> **What needs to be done**
Reproduce the records below exactly; the images should not appear.

[Before-and-after page screenshots]
•••
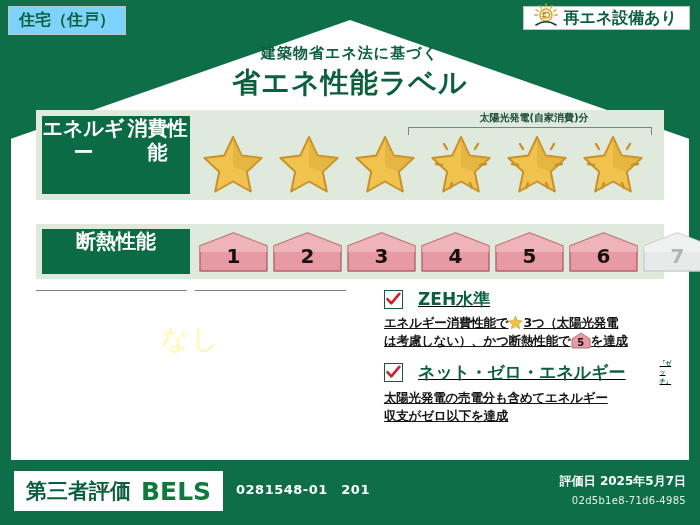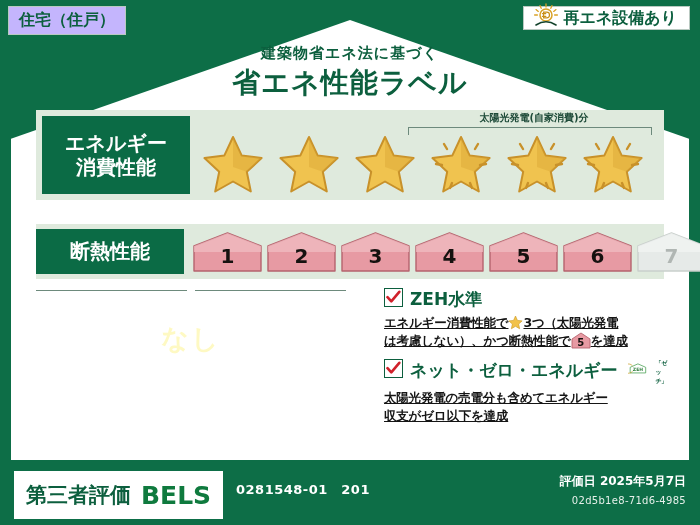--- a/index.html
+++ b/index.html
@@ -26,21 +26,21 @@
   .house-panel-inner{
     position:absolute;left:17px;top:26px;width:666px;height:432px;
     background:#ffffff;
     clip-path:polygon(0% 27%, 50% 0%, 100% 27%, 100% 100%, 0% 100%);
     -webkit-clip-path:polygon(0% 27%, 50% 0%, 100% 27%, 100% 100%, 0% 100%);
   }
 
   
   .tag-jutaku{
     position:absolute;left:8px;top:6px;
-    background:#c4b5fd;border:1px solid #b9c9c1;
+    background:#7dd3fc;border:1px solid #b9c9c1;
     padding:4px 10px 5px 10px;
     font-size:16px;font-weight:bold;color:#0c5f3e;
     letter-spacing:0px;line-height:1.1;
     z-index:6;
   }
 
   
   .badge-saiene{
     position:absolute;right:10px;top:6px;
     background:#ffffff;border:1px solid #b9c9c1;
@@ -71,25 +71,25 @@
     display:flex;align-items:center;
     z-index:5;
   }
   #row-energy{top:110px;height:90px;}
   #row-insul{top:224px;height:55px;}
 
   .perf-key{
     flex:0 0 auto;
     background:#0b6b45;color:#ffffff;
     font-weight:bold;text-align:center;
-    display:flex;flex-direction:column;justify-content:center;
+    display:flex;justify-content:center;
     line-height:1.22;
   }
   #row-energy .perf-key{width:148px;height:78px;margin-left:6px;font-size:20px;}
-  #row-insul  .perf-key{width:148px;height:45px;margin-left:0;font-size:20px;}
+  #row-insul  .perf-key{width:148px;height:45px;margin-left:6px;font-size:20px;}
 
   .perf-val{flex:1 1 auto;position:relative;height:100%;}
 
   
   .stars-wrap{
     position:absolute;left:6px;right:4px;bottom:4px;
     display:flex;align-items:flex-end;gap:2px;
   }
   .star-cell{position:relative;width:74px;height:66px;flex:0 0 auto;}
   .star-cell svg{display:block;width:74px;height:66px;}
@@ -130,21 +130,21 @@
     font-size:16px;font-weight:bold;color:#0c5f3e;white-space:nowrap;
   }
   .cost-value{
     margin-top:30px;text-align:center;
     font-size:27px;font-weight:bold;color:#fef9c3;letter-spacing:2px;
   }
 
   
   .zeh-col{position:absolute;left:384px;top:288px;width:284px;z-index:5;}
   .zeh-item{margin-bottom:9px;}
-  .zeh-head{display:flex;align-items:flex-start;gap:7px;}
+  .zeh-head{display:flex;align-items:center;gap:15px;text-decoration:underline;}
   .check-box{
     width:19px;height:19px;flex:0 0 auto;
     border:1.6px solid #0c5f3e;background:#ffffff;position:relative;
   }
   .check-box svg{position:absolute;left:1px;top:1px;width:15px;height:15px;}
   .zeh-title{font-size:17px;font-weight:bold;color:#0c5f3e;white-space:nowrap;}
   .zeh-desc{
     margin-top:3px;font-size:12.5px;line-height:1.45;color:#151515;
     font-weight:bold;letter-spacing:-0.2px;text-decoration:underline;
   }
@@ -162,21 +162,21 @@
     display:inline-block;vertical-align:-2px;font-size:6px;color:#0c5f3e;
     font-weight:bold;margin-left:1px;letter-spacing:-0.3px;
   }
 
   
   .footer{
     position:absolute;left:0;bottom:0;width:700px;height:62px;
     background:#0d6e47;z-index:7;
   }
   .bels-box{
-    position:absolute;left:14px;top:8px;height:48px;
+    position:absolute;left:14px;top:8px;height:40px;
     background:#ffffff;display:flex;align-items:center;gap:10px;
     padding:0 12px;
   }
   .bels-jp{font-size:21px;font-weight:bold;color:#0c5f3e;letter-spacing:0px;}
   .bels-en{font-size:25px;font-weight:bold;color:#0f7a3e;letter-spacing:0px;}
   .bels-no{
     position:absolute;left:236px;top:18px;
     font-size:13px;color:#ffffff;font-weight:bold;letter-spacing:0.5px;
   }
   .eval-date{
•••
> **Reply to the task**
--- a/index.html
+++ b/index.html
@@ -26,21 +26,21 @@
   .house-panel-inner{
     position:absolute;left:17px;top:26px;width:666px;height:432px;
     background:#ffffff;
     clip-path:polygon(0% 27%, 50% 0%, 100% 27%, 100% 100%, 0% 100%);
     -webkit-clip-path:polygon(0% 27%, 50% 0%, 100% 27%, 100% 100%, 0% 100%);
   }
 
   
   .tag-jutaku{
     position:absolute;left:8px;top:6px;
-    background:#c4b5fd;border:1px solid #b9c9c1;
+    background:#7dd3fc;border:1px solid #b9c9c1;
     padding:4px 10px 5px 10px;
     font-size:16px;font-weight:bold;color:#0c5f3e;
     letter-spacing:0px;line-height:1.1;
     z-index:6;
   }
 
   
   .badge-saiene{
     position:absolute;right:10px;top:6px;
     background:#ffffff;border:1px solid #b9c9c1;
@@ -71,25 +71,25 @@
     display:flex;align-items:center;
     z-index:5;
   }
   #row-energy{top:110px;height:90px;}
   #row-insul{top:224px;height:55px;}
 
   .perf-key{
     flex:0 0 auto;
     background:#0b6b45;color:#ffffff;
     font-weight:bold;text-align:center;
-    display:flex;flex-direction:column;justify-content:center;
+    display:flex;justify-content:center;
     line-height:1.22;
   }
   #row-energy .perf-key{width:148px;height:78px;margin-left:6px;font-size:20px;}
-  #row-insul  .perf-key{width:148px;height:45px;margin-left:0;font-size:20px;}
+  #row-insul  .perf-key{width:148px;height:45px;margin-left:6px;font-size:20px;}
 
   .perf-val{flex:1 1 auto;position:relative;height:100%;}
 
   
   .stars-wrap{
     position:absolute;left:6px;right:4px;bottom:4px;
     display:flex;align-items:flex-end;gap:2px;
   }
   .star-cell{position:relative;width:74px;height:66px;flex:0 0 auto;}
   .star-cell svg{display:block;width:74px;height:66px;}
@@ -130,21 +130,21 @@
     font-size:16px;font-weight:bold;color:#0c5f3e;white-space:nowrap;
   }
   .cost-value{
     margin-top:30px;text-align:center;
     font-size:27px;font-weight:bold;color:#fef9c3;letter-spacing:2px;
   }
 
   
   .zeh-col{position:absolute;left:384px;top:288px;width:284px;z-index:5;}
   .zeh-item{margin-bottom:9px;}
-  .zeh-head{display:flex;align-items:flex-start;gap:7px;}
+  .zeh-head{display:flex;align-items:center;gap:15px;text-decoration:underline;}
   .check-box{
     width:19px;height:19px;flex:0 0 auto;
     border:1.6px solid #0c5f3e;background:#ffffff;position:relative;
   }
   .check-box svg{position:absolute;left:1px;top:1px;width:15px;height:15px;}
   .zeh-title{font-size:17px;font-weight:bold;color:#0c5f3e;white-space:nowrap;}
   .zeh-desc{
     margin-top:3px;font-size:12.5px;line-height:1.45;color:#151515;
     font-weight:bold;letter-spacing:-0.2px;text-decoration:underline;
   }
@@ -162,21 +162,21 @@
     display:inline-block;vertical-align:-2px;font-size:6px;color:#0c5f3e;
     font-weight:bold;margin-left:1px;letter-spacing:-0.3px;
   }
 
   
   .footer{
     position:absolute;left:0;bottom:0;width:700px;height:62px;
     background:#0d6e47;z-index:7;
   }
   .bels-box{
-    position:absolute;left:14px;top:8px;height:48px;
+    position:absolute;left:14px;top:8px;height:40px;
     background:#ffffff;display:flex;align-items:center;gap:10px;
     padding:0 12px;
   }
   .bels-jp{font-size:21px;font-weight:bold;color:#0c5f3e;letter-spacing:0px;}
   .bels-en{font-size:25px;font-weight:bold;color:#0f7a3e;letter-spacing:0px;}
   .bels-no{
     position:absolute;left:236px;top:18px;
     font-size:13px;color:#ffffff;font-weight:bold;letter-spacing:0.5px;
   }
   .eval-date{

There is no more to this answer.